選手紹介も終わったところで今季の戦い方をボール保持、ボール非保持とトランジションにわけて説明していこうと思います。かなり長くなっているのでここら辺で一休みして、次に移ってくださいね。

ということで戦術に移ります。今季のコンセプトは「一方的に殴りまくる」です。物騒ですね。

今季のナポリは前述したように圧倒的な得点力を持ちます。同時に高いポゼッション率とパス数を誇るので、自分たちがボールを持つことで試合を進めるのが今季のナポリでした。しかも仮に相手に持たれたとしても縦に速くボールをオシムヘンにつけることで疑似カウンターを発動させて簡単に点が取れるようになったのも今季の成長のひとつです。

ボール保持では2CB+2セントラルのボール回しから高い位置に進出したSBとWGの縦への簡単な崩しが主軸でした。

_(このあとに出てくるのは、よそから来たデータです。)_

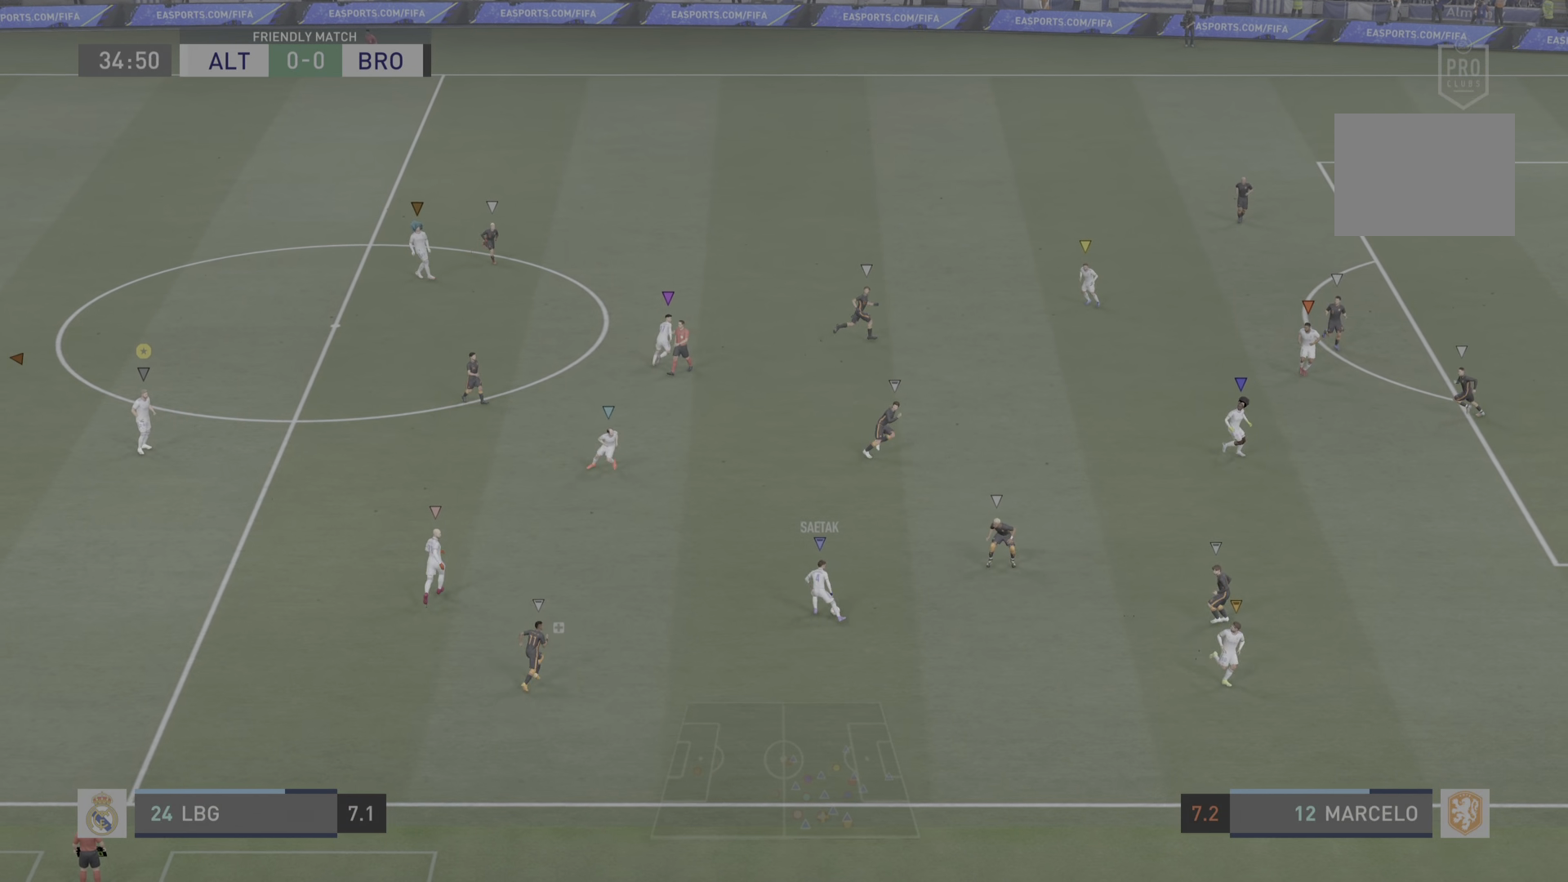
{"buttons": [], "left_stick": "center", "right_stick": "center", "events": []}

ここでポイントになるのが前述した右サイド。今までは左で展開することが多かったですが、今季はディロレンツォの内外の走り分けやファビアンが低い位置で組み立てに参加するようになったことなどで右からの崩しのシーンが増えました。その結果LBには攻撃参加よりも後ろに残って3バック化するタスクの方が重要視されたため、ヒサイの起用が増えたのだと思います。

ボール非保持では今までよりもアグレッシブにボールを奪いに行く場面が増えたように感じました。3バックでボールを回す相手には2トップとSHが前から嵌め、簡単に蹴り出したところっを空中戦に強い最終ラインが跳ね返しボール奪取を狙うことも多かったです。一方で押し込まれたときにはしっかり引いてブロックを作る守備も健在で、第22節のユベントス戦では支配率37%でシュートを24本も打たれましたがしっかりと守り切っています。

トランジションではネガティブ、ポジティブ問わずアグレッシブに前に出ることが原則にあったと思います。奪われたら前からプレスをかけて即時奪回を狙い、奪ったらシンプルに広いスペースに展開し攻撃を開始します。

最後に今季残った課題について。まずは肝心なところでの取りこぼしでしょう。最終節エラス戦や第25節サッスオーロ戦など挙げればキリがないですが、点を取り切れない/守り切れない試合がかなり多かったと思います。サポーターのSNSでもあの試合の勝ち点があれば…とよく言われている部分です。ここは戦術どうこうではなくチームのメンタリティの問題だと思います。

次がSH-CH-SBの間の守備です。終盤戦こそ上位がいなく隠れてはいましたが、守備において明確な弱点はここのスペースになります。前から取りに行こうとする前線とついていけない最終ラインのギャップであったり、大きい選手が少ないのでファーに送り込まれるクロスであったりとここを突かれて失点するシーンも多かったと思います。来季はここのギャップをどう埋めるのかがひとつのテーマになるでしょう。

最後に監督の修正力です。11節サンプドリア戦では後半の2枚替えが当たり逆転勝利を収めていますが、それ以外の試合では効果的な交代があまり行われていませんでした。もちろん離脱者の多さでやりくりできる環境になかった時期もありましたが、それでも修正という部分ではガットゥーゾは監督としてまだまだだったと言わざるを得ません。

終わりに

まだまだ書きたいことはありますが、これ以上書いても長くなるだけで読む意欲がなくなると思うのでここら辺でレビューは終わりたいと思います。来季のメルカート楽しみですね。誰が来て誰が去るのか見守っていきたいと思います。

今回も最後までありがとうございました。またリクエスト頂いたらそれについてだらだら書いていこうと思います。

では今回の記事はここまで。また次の記事でお会いしましょう。それでは。